Study of a biological process for the combined production of hydrogen and methane and injection into the gas grid.

The European Union is aiming for climate neutrality by 2050. And to lower emissions derived from the use of natural gas, proposed by 2030 to achieve the production of 35 bcm of biomethane from anaerobic digestion processes. An alternative version of the process has become popular in the scientific community due not only to the capacity to increase biomethane yield but also for the recovery of biohydrogen. Blending it at 2%-20% v/v with methane would preserve the ability to be injected into the gas grid for common use, thus leading to a reduction in emissions. The process is based on the use of a second upstream reactor to separate the specific parameters of acidogenic fermentation and methanogenic phase. This thesis investigates the application of the two stage anaerobic digestion (TSAD) process in the agricultural context, specifically evaluating agricultural residues as a readily available lignocellulosic substrate.

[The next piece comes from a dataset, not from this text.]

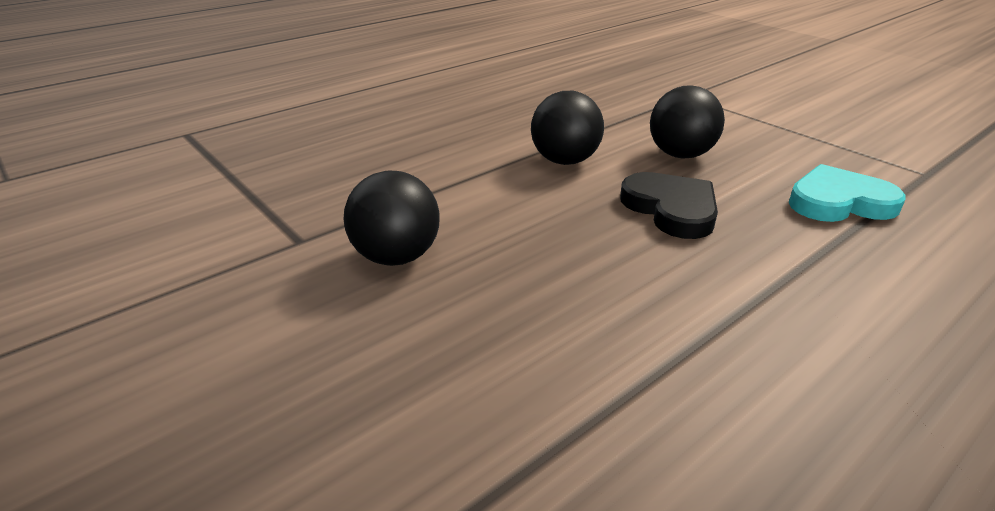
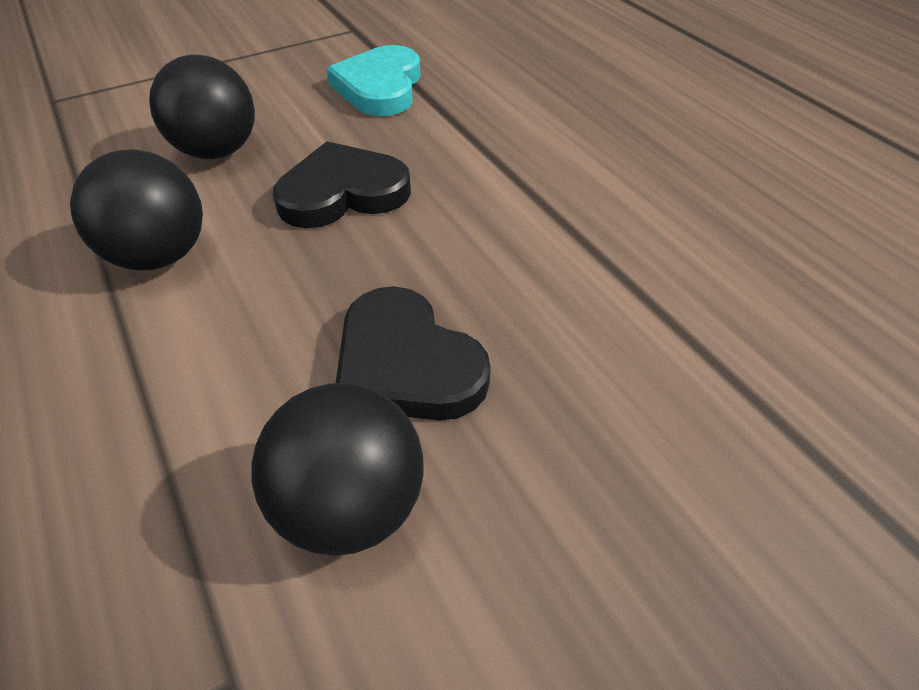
camera: 80 degrees left, 15 degrees up
none -> black heart [336,286,491,420]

Addressing challenges for process optimisation and continuous biohydrogen production, by testing several strategies reported in the literature, such as the use of pretreatment. And, evaluating in detail the fermentation at different hydraulic retention times of livestock effluents, such as manure, and vegetal residues. Managing to achieve by plant derivatives’ co-fermentation a continuous biohydrogen production, with 12.35 NmLH2/gVS. Lastly, concluding with an economic evaluation of the applicability of the process, based on the results obtained.